= SELECTED PASSAGE =
>>>>>
Agentic engineering is about working WITH AI coding agents effectively, not building agent systems. The term was popularized by Peter Steinberger (steipete.me) in late 2025.

Core principle: Just talk to it. Skip the elaborate tooling, RAG setups, and complex orchestration. Develop intuition through practice.

Core Rules

1. Run Parallel Agents

Run 3-8 coding agent instances simultaneously in a terminal grid:

┌─────────┬─────────┬─────────┐
│ Agent 1 │ Agent 2 │ Agent 3 │
│ (main)  │ (refac) │ (tests) │
├─────────┼─────────┼─────────┤
│ Agent 4 │ Agent 5 │ Agent 6 │
│ (ui)    │ (docs)  │ (debug) │
└─────────┴─────────┴─────────┘

Most agents work in the same folder. No worktrees. Pick non-overlapping areas.

2. Think in Blast Radius

Before each prompt, estimate:

  • How many files will this touch?
  • How long will this take?
  • Can I run this in parallel with other work?

Small blast radius → multiple parallel agents. Large blast radius → one focused agent.

3. Agents Do Atomic Commits

Configure agents to commit their own changes:

  • One commit per logical change
  • Only commit files the agent edited
  • Clean commit messages

This keeps history navigable when multiple agents work simultaneously.

4. Refactor Regularly

Spend ~20% of time on refactoring (also done by agents):

  • Code duplication (jscpd)
  • Dead code (knip)
  • Consolidate similar patterns
  • Break apart large files
  • Add tests for tricky parts

Iterate fast, then pay back tech debt.

5. CLIs Over MCPs

Prefer CLIs that agents already know:

✅ gh, vercel, psql, axiom
❌ Complex MCPs that pollute context

One line in AGENTS.md: "logs: use vercel cli" is enough.
<<<<<
= RECORDED DATA =
>>>>>
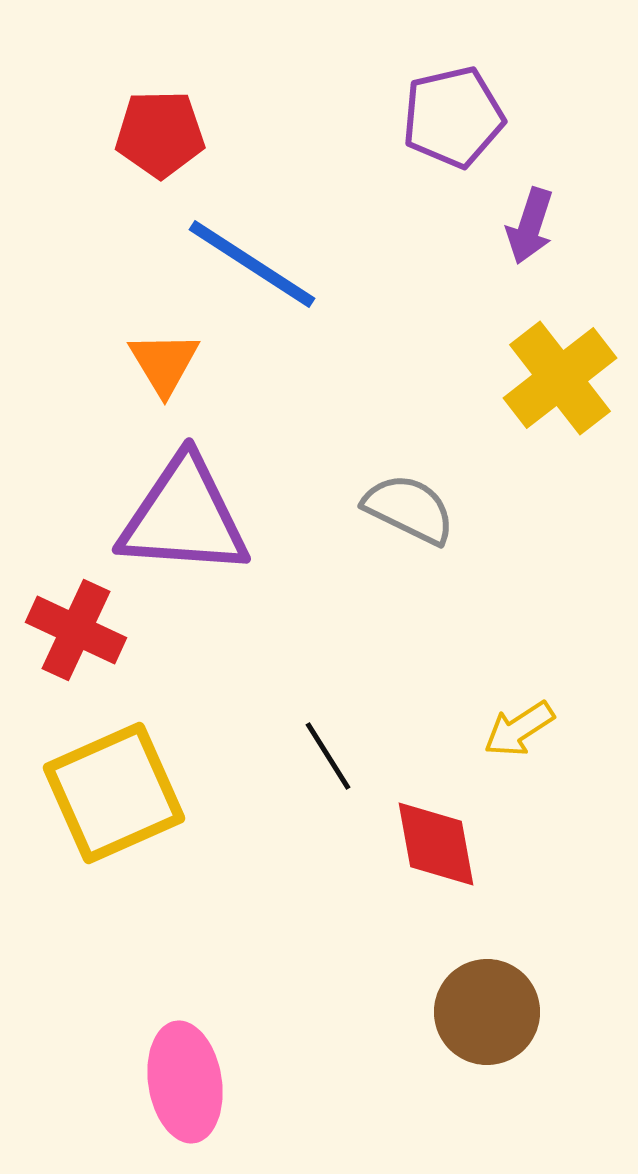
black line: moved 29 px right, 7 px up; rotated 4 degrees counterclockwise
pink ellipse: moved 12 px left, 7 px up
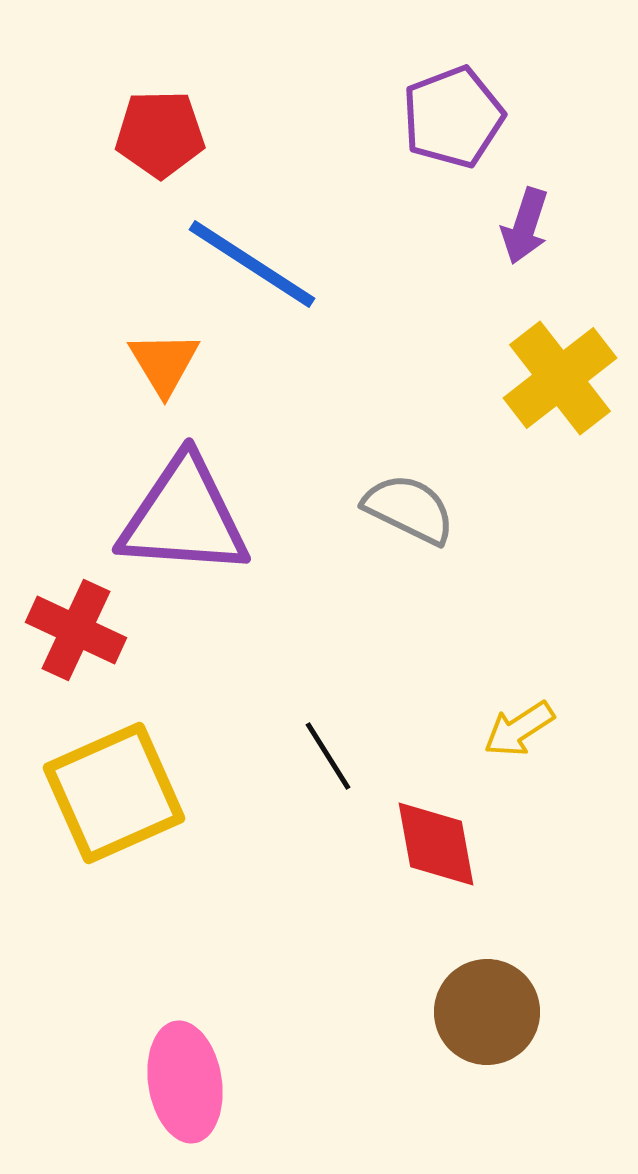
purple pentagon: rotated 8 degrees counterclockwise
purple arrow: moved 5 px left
<<<<<
= WHAT TO WORK ON =
List the titles of the numbered core rules in the agentic engineering guide.

= RESULT OF THIS TASK =
1. Run Parallel Agents
2. Think in Blast Radius
3. Agents Do Atomic Commits
4. Refactor Regularly
5. CLIs Over MCPs